■ Textabschnitt:
----------------
"Viele Wege führen zu Gott, einer geht über die Berge." Ein Satz des Alpinisten und früheren Bischofs von Innsbruck, Reinhard Stecher. Unser Autor kann diese Worte nachempfinden. Im Sommer zieht es ihn in die Berge. Sportlich und spirituell.
Sendetext nachlesen:
Mein Vater hat mich in unseren Familienurlauben gefühlt durch jedes Kloster, jede Kapelle in Oberbayern geschleift. Noch langweiliger und nerviger fand ich das Bergsteigen. Früh aufstehen, kratzige Kniestrümpfe, endlose Serpentinenwege, Posieren fürs Foto am Gipfelkreuz.
Heute liebe ich Berge und Kirchen. An beiden Orten fühle ich mich Gott näher. Auf dem Gipfel sogar noch mehr. Diese Leidenschaft beginnt viele Jahre nach den Sommern der Kindheit, da bin ich schon 44 Jahre. Aber entscheidender als mein Alter ist der Moment, in dem es passiert ist. Es hat mich gepackt, als ich aufgeben will, als mir alles zu viel wird, so wie damals bei den Touren mit meinem Vater.
Oktober 2013. Fünf Freunde. Es soll auf den Brisen gehen, einen Zweitausender im Schweizer Kanton Uri. Wir starten um 7 Uhr am Vierwaldstättersee, schultern die Rucksäcke, steigen auf, klettern über Leitern, voller Elan, machen Tempo und nur kurze Pausen. Mittags erreichen wir Maria Rickenbach, ein Klosterdorf.
Ich spüre deutlich, was mich diese Stunden an Kraft gekostet haben.
Puddingbeine. Wir bestellen Fleischbrühe im Brotlaib, dösen auf der Terrasse. Die Sonne scheint wie an einem Spätsommertag. Hilft aber alles nichts, die Muskeln bleiben schwammig. Also nehmen wir den Sessellift zur Bergstation Haldigrat. Kälte schlägt uns hier entgegen. Noch 500 Höhenmeter. Eine Ewigkeit. Der langestreckte Kamm steigt wie der Rücken eines Drachen zum Gipfel an. Jeder Schritt schmerzt, Reißen in den Waden. Mich verlassen die Kräfte, ich gehe in die Knie.
----------------
■ Eingabe:

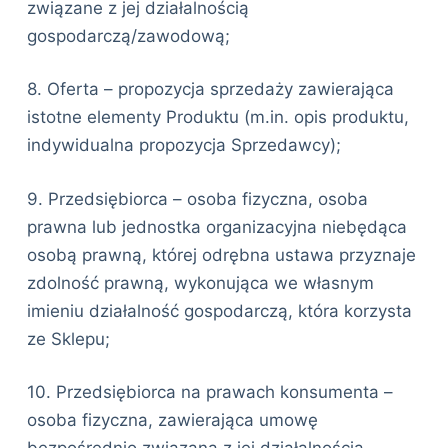
związane z jej działalnością
gospodarczą/zawodową;
8. Oferta – propozycja sprzedaży zawierająca
istotne elementy Produktu (m.in. opis produktu,
indywidualna propozycja Sprzedawcy);
9. Przedsiębiorca – osoba fizyczna, osoba
prawna lub jednostka organizacyjna niebędąca
osobą prawną, której odrębna ustawa przyznaje
zdolność prawną, wykonująca we własnym
imieniu działalność gospodarczą, która korzysta
ze Sklepu;
10. Przedsiębiorca na prawach konsumenta –
osoba fizyczna, zawierająca umowę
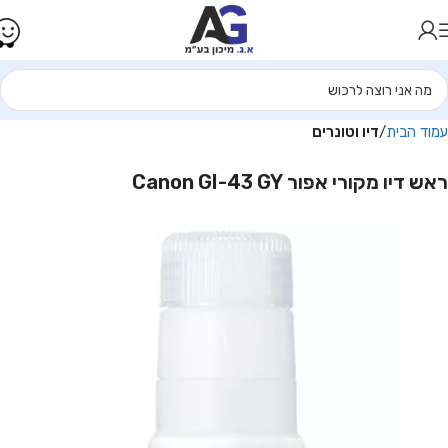
עמוד הבית
דיו וטונרים
ראש דיו מקורי אפור Canon GI-43 GY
----------------
■ Verständnis prüfen:
**A.** Entscheiden Sie für jede Aussage, ob sie mit dem Text über Berge und Glauben übereinstimmt, und belegen Sie Ihr Ja oder Nein mit den entscheidenden Worten des Textes: (i) Als Kind fand der Autor das Bergsteigen noch langweiliger als die Besuche in Klöstern und Kapellen. (ii) Die Leidenschaft für Berge und Kirchen beginnt, als der Autor 44 Jahre alt ist. (iii) Von Maria Rickenbach steigt die Gruppe zu Fuß zur Bergstation Haldigrat auf.
**B.** Formulieren Sie den gelesenen Text aller Datensätze neu, indem Sie „Przedsiębiorca“ durch „Kontrahent“ ersetzen und alles andere unverändert lassen. Die Bilder lassen Sie in der Antwort weg.

■ Lösungen der Aufgaben:
**A.**
(i) Ja: „Noch langweiliger und nerviger fand ich das Bergsteigen.“
(ii) Ja: „Diese Leidenschaft beginnt viele Jahre nach den Sommern der Kindheit, da bin ich schon 44 Jahre.“
(iii) Nein: „Also nehmen wir den Sessellift zur Bergstation Haldigrat.“

**B.**
związane z jej działalnością
gospodarczą/zawodową;
8. Oferta – propozycja sprzedaży zawierająca
istotne elementy Produktu (m.in. opis produktu,
indywidualna propozycja Sprzedawcy);
9. Kontrahent – osoba fizyczna, osoba
prawna lub jednostka organizacyjna niebędąca
osobą prawną, której odrębna ustawa przyznaje
zdolność prawną, wykonująca we własnym
imieniu działalność gospodarczą, która korzysta
ze Sklepu;
10. Kontrahent na prawach konsumenta –
osoba fizyczna, zawierająca umowę
עמוד הבית
דיו וטונרים
ראש דיו מקורי אפור Canon GI-43 GY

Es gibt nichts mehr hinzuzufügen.